- [Consigne]: Réécris en liste JSON de chaînes, une par ligne et sans les lignes vides, le passage des entrées qui commence à la ligne contenant « July 4th Concerns and Booz Allen Hamilton » et se termine à la ligne contenant « television. The segment », ces deux lignes comprises.

[Entrées de données enregistrées]
◇ ◇ ◇
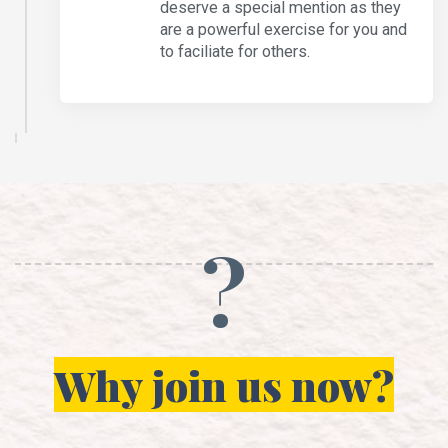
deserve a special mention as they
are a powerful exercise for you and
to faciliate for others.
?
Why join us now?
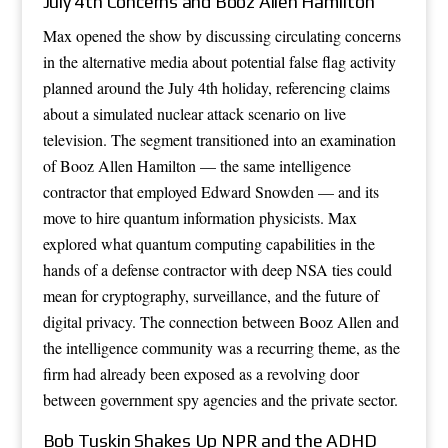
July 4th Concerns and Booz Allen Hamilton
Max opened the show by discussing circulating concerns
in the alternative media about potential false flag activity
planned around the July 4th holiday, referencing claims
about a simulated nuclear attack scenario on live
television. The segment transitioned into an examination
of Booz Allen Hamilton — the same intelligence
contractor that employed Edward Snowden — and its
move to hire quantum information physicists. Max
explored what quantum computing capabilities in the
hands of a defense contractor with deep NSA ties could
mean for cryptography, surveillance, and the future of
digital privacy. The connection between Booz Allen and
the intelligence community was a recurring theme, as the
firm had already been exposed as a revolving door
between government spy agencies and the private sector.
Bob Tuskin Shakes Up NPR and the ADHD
◇ ◇ ◇
- [Zone de réponse]:
[
  "July 4th Concerns and Booz Allen Hamilton",
  "Max opened the show by discussing circulating concerns",
  "in the alternative media about potential false flag activity",
  "planned around the July 4th holiday, referencing claims",
  "about a simulated nuclear attack scenario on live",
  "television. The segment transitioned into an examination"
]